[You look like 1992 in that Albertson’s parking lot on University & the store’s blue sign glistens like a new moon reflecting the mint-white stripes of the spot we park my tan ’79 Celica. I close my eyes to see you: mascara like tawny sunset. Teased up hair. Stonewashed denim overalls. I jump on the hood & pull you up & we dance to Jesus Jones’s only hit blaring from the tape deck. I twirl you as the traffic signal haloes you in green, yellow, & red rainbows in rotation, & I exist for three minutes in that world when we made sushi in your kitchen on Sundays before watching In Living Color before I drove back to Miami before our divorce so many years in the future. Under the neon lamp light, you hold my hand & pull me close & we talk Clinton versus Bush versus Perot, swaying on top of the car when you shift gears, whisper as soft as a ballad in the November rain if I could name a Mazzy Star song & when I say “Fade into You” you ask how I first heard it & I tell you I saw the video on MTV’s 120 Minutes when I got home from working another 4-to-12. Our sandpaper tongues sweep each other’s mouths & the grocery store’s lights flicker before closing. The more I listened to bands like Mazzy Star the less their songs spoke to me as I stared at 30. Like windshield wipers never washing everything clear in summer storms – 120 Minutes aimed at shoegazing college kids but not the me I’d become: not old but not young but not yet middle-aged, just trying to stay relevant, relevance undefined, relevance nothing more than dancing on top of an old beater with a graduate student I’d marry & divorce.]

 

 

 

 

 

[1] Ok, readers, between us, I joined & canceled Columbia House record club memberships & picked 12 CDs for a penny, agreeing to buy eight more at inflated club prices over the next three years. Membership has its privileges, but relevance comes with a cost that includes shipping & handling.
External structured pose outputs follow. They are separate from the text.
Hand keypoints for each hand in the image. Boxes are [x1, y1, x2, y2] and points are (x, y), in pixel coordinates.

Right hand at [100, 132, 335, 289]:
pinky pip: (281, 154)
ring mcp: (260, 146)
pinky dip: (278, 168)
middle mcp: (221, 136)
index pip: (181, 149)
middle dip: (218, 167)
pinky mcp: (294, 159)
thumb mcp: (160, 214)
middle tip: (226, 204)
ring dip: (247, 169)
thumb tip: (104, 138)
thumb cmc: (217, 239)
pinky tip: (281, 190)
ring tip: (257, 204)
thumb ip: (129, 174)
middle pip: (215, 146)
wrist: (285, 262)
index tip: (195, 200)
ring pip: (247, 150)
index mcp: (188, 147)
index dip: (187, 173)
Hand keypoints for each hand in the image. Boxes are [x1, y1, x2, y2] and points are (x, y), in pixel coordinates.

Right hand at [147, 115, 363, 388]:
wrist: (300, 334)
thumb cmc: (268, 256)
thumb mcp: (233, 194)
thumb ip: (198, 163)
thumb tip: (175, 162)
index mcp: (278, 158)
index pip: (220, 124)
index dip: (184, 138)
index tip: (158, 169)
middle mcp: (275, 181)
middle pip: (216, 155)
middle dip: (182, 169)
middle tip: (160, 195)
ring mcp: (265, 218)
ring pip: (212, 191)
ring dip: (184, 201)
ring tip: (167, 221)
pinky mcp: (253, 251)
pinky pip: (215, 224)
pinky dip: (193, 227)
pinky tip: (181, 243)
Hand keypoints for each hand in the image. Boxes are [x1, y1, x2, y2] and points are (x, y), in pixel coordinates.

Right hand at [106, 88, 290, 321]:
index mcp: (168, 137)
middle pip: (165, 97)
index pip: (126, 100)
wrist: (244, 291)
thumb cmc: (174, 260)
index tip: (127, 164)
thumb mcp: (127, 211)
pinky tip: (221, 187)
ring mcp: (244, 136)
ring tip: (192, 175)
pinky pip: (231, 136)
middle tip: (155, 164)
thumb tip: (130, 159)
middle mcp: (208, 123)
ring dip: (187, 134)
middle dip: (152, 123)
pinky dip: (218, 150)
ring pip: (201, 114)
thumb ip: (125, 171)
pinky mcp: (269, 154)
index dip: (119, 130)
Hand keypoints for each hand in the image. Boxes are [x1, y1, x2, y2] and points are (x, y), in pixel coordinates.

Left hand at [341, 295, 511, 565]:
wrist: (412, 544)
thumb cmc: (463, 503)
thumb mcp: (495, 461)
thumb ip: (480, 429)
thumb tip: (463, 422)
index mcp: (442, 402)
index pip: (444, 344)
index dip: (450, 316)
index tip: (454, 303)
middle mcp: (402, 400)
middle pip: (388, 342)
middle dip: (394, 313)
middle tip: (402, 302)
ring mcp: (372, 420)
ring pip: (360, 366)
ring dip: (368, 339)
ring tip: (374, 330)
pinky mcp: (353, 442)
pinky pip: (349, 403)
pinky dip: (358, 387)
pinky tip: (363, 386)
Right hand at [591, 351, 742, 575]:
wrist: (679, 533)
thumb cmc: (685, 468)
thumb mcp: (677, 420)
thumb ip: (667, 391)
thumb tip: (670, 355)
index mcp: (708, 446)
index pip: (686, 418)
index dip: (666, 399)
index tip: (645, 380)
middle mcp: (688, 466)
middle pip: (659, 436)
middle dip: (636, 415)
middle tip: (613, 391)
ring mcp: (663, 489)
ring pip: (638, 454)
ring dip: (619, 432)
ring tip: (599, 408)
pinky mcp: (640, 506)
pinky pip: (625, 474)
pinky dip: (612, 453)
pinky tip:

[2] So Tonight That I Might See, Mazzy Star’s breakthrough album was a 12-for-a-penny selection, but I never listened to it then. No time for music with babies & careers. Relevance’s definition redefined.

[3] Tonight in 2024: an Instagram post on a 90s alt-rock account wishes Mazzy Star’s lead singer, Hope Sandoval, happy 57th birthday. Half the commenters thought she was dead. I stream their album on Spotify, loving it like a newborn, then shuffle through my CD shelf but it’s not there – maybe it’s in a box somewhere hidden like a time capsule: reminders that like Mazzy Star, I neither burned out nor faded away. We just exist.

4 Jesus Jones’s only hit “Right Here, Right Now” reached number two on the Billboard chart in July 1991.